§ **Assignment**:
In your copy, include every line of the records exactly and no picture at all.

§ **Exercise data**:
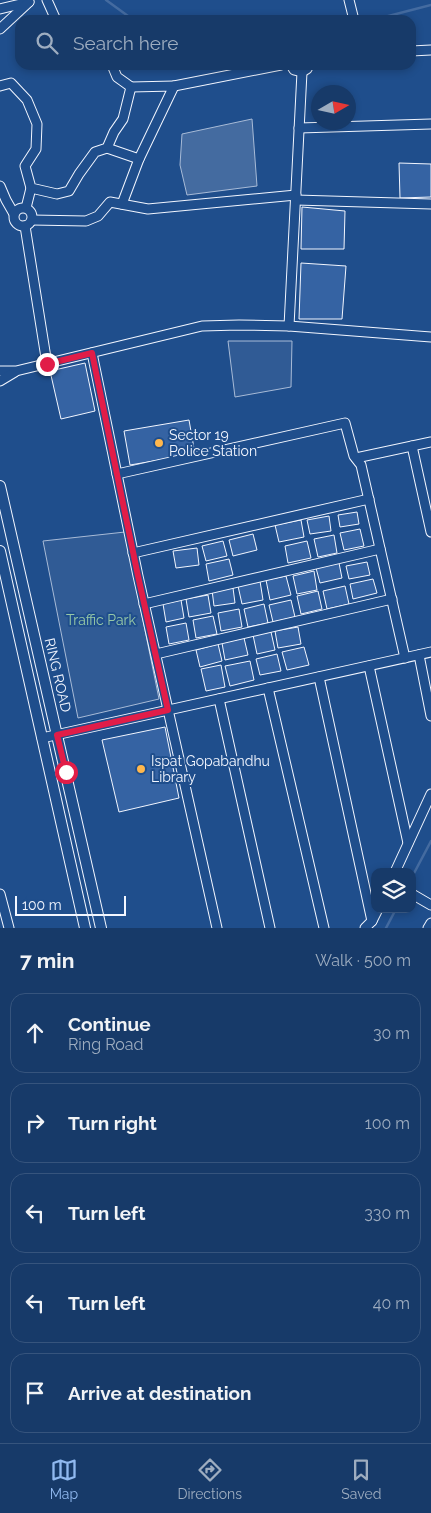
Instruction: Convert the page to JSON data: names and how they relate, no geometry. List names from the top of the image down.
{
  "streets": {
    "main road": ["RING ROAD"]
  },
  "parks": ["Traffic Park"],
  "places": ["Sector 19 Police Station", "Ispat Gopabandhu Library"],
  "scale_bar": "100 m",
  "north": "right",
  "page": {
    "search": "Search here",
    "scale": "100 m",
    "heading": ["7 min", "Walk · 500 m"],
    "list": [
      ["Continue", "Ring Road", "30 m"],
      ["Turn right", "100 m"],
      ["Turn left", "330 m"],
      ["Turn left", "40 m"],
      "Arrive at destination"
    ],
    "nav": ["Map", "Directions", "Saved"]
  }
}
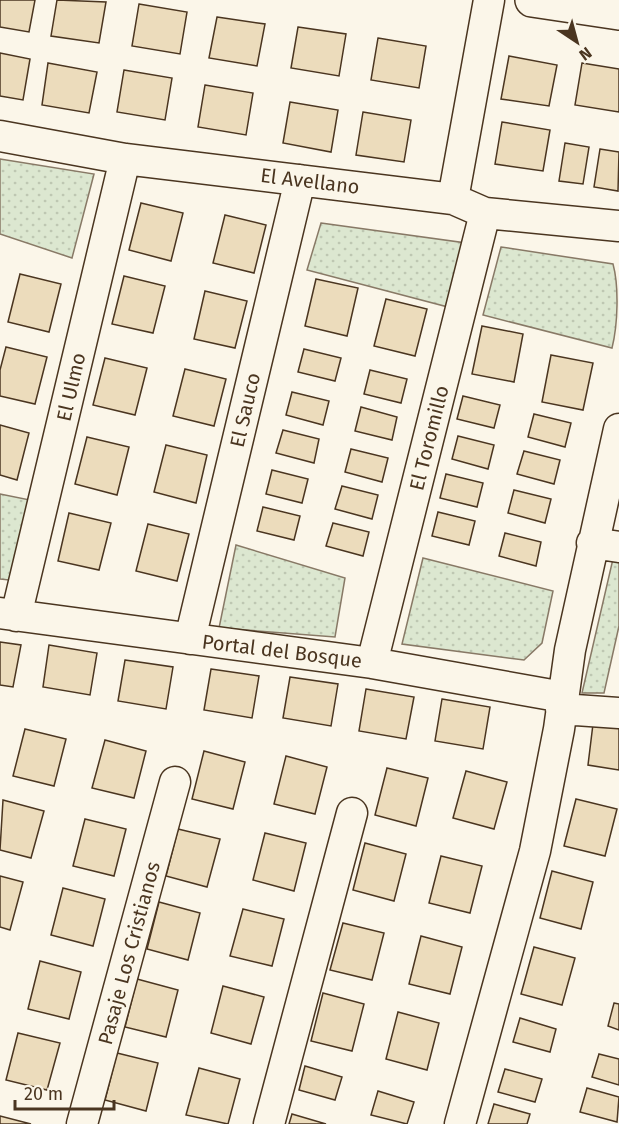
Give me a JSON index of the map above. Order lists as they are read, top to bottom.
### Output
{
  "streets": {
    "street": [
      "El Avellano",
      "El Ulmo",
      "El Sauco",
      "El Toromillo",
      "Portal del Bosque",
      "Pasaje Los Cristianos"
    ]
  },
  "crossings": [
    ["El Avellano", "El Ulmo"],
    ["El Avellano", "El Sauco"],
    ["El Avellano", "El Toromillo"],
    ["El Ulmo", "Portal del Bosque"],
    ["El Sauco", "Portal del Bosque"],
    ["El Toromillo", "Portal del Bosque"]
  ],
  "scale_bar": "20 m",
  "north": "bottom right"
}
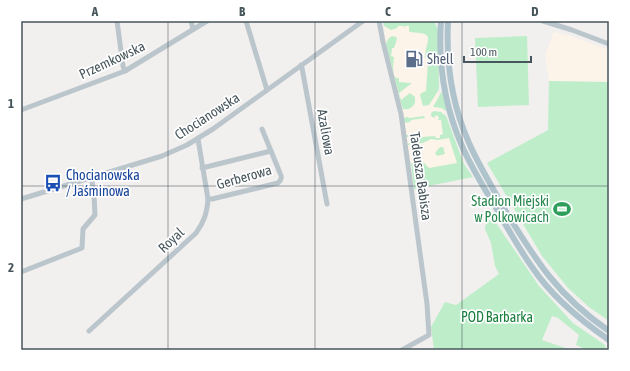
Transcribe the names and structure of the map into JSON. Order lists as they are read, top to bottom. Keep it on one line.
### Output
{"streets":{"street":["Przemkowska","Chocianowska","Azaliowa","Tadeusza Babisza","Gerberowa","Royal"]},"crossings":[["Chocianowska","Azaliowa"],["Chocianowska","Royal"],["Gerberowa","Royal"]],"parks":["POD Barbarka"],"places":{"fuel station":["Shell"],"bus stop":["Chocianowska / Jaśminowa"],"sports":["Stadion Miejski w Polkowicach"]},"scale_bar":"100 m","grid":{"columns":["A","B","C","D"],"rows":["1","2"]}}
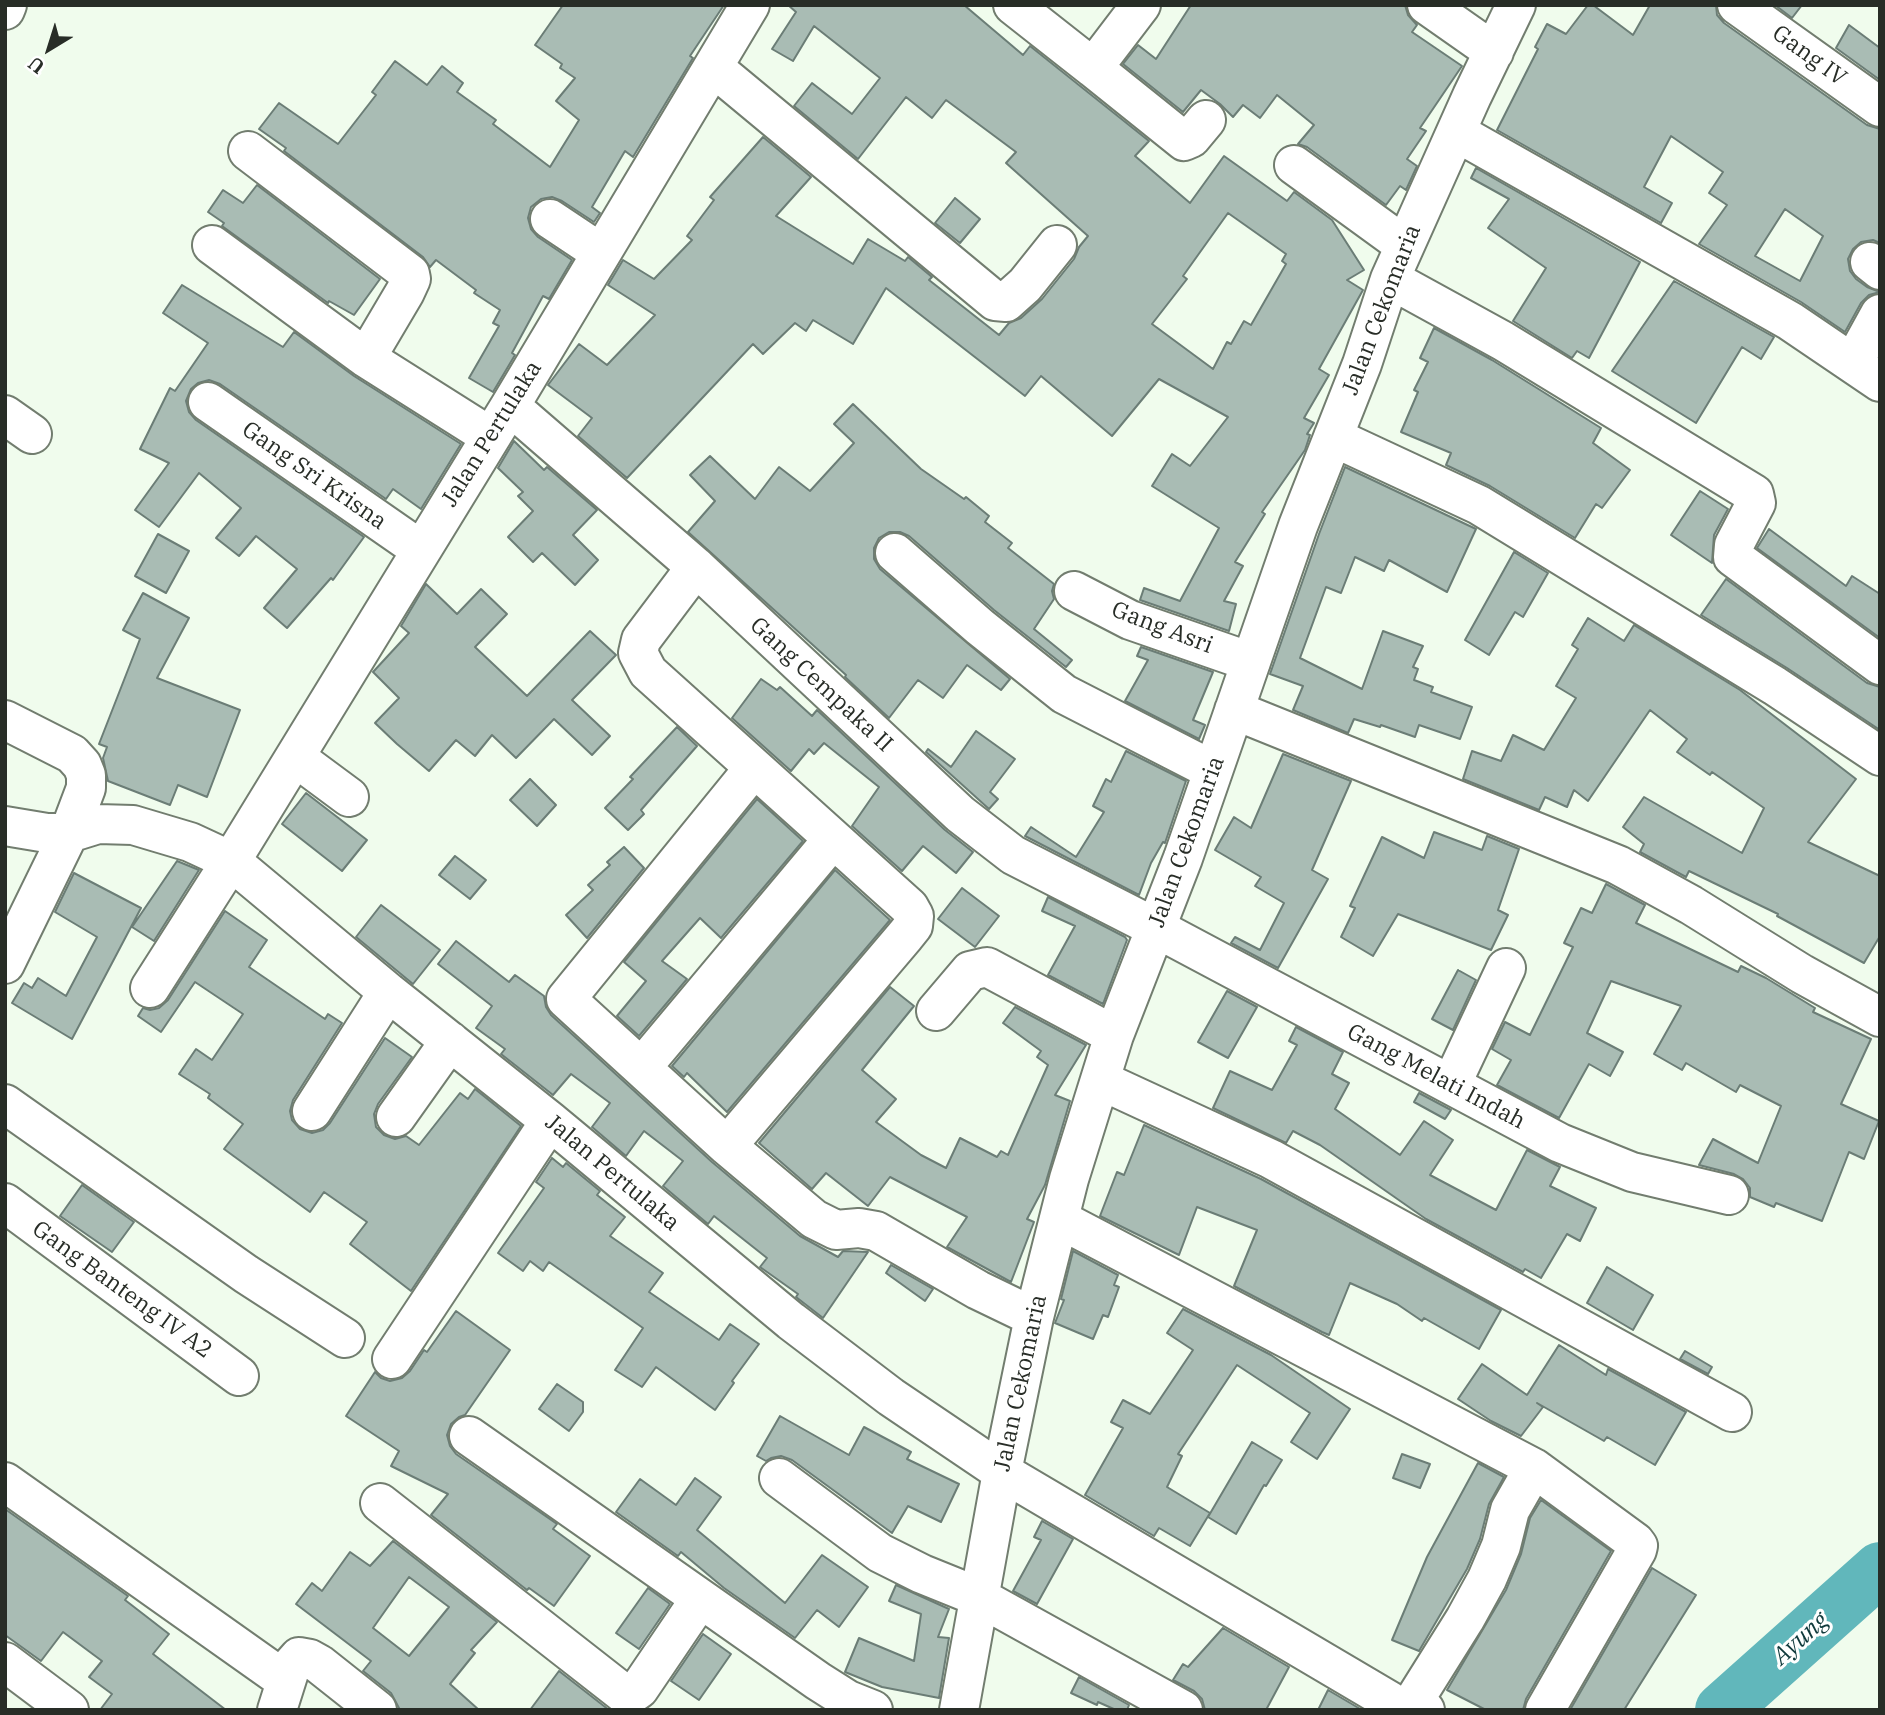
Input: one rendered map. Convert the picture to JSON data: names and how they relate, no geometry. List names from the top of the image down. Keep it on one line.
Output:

§ **Written solution**:
Instruction: Convert the page to JSON data: names and how they relate, no geometry. List names from the top of the image down.
{
  "streets": {
    "main road": ["RING ROAD"]
  },
  "parks": ["Traffic Park"],
  "places": ["Sector 19 Police Station", "Ispat Gopabandhu Library"],
  "scale_bar": "100 m",
  "north": "right",
  "page": {
    "search": "Search here",
    "scale": "100 m",
    "heading": ["7 min", "Walk · 500 m"],
    "list": [
      ["Continue", "Ring Road", "30 m"],
      ["Turn right", "100 m"],
      ["Turn left", "330 m"],
      ["Turn left", "40 m"],
      "Arrive at destination"
    ],
    "nav": ["Map", "Directions", "Saved"]
  }
}
Give me a JSON index of the map above. Order lists as they are read, top to bottom.
### Output
{
  "streets": {
    "street": [
      "El Avellano",
      "El Ulmo",
      "El Sauco",
      "El Toromillo",
      "Portal del Bosque",
      "Pasaje Los Cristianos"
    ]
  },
  "crossings": [
    ["El Avellano", "El Ulmo"],
    ["El Avellano", "El Sauco"],
    ["El Avellano", "El Toromillo"],
    ["El Ulmo", "Portal del Bosque"],
    ["El Sauco", "Portal del Bosque"],
    ["El Toromillo", "Portal del Bosque"]
  ],
  "scale_bar": "20 m",
  "north": "bottom right"
}
Transcribe the names and structure of the map into JSON. Order lists as they are read, top to bottom. Keep it on one line.
### Output
{"streets":{"street":["Przemkowska","Chocianowska","Azaliowa","Tadeusza Babisza","Gerberowa","Royal"]},"crossings":[["Chocianowska","Azaliowa"],["Chocianowska","Royal"],["Gerberowa","Royal"]],"parks":["POD Barbarka"],"places":{"fuel station":["Shell"],"bus stop":["Chocianowska / Jaśminowa"],"sports":["Stadion Miejski w Polkowicach"]},"scale_bar":"100 m","grid":{"columns":["A","B","C","D"],"rows":["1","2"]}}
Input: one rendered map. Convert the picture to JSON data: names and how they relate, no geometry. List names from the top of the image down. Keep it on one line.
Output:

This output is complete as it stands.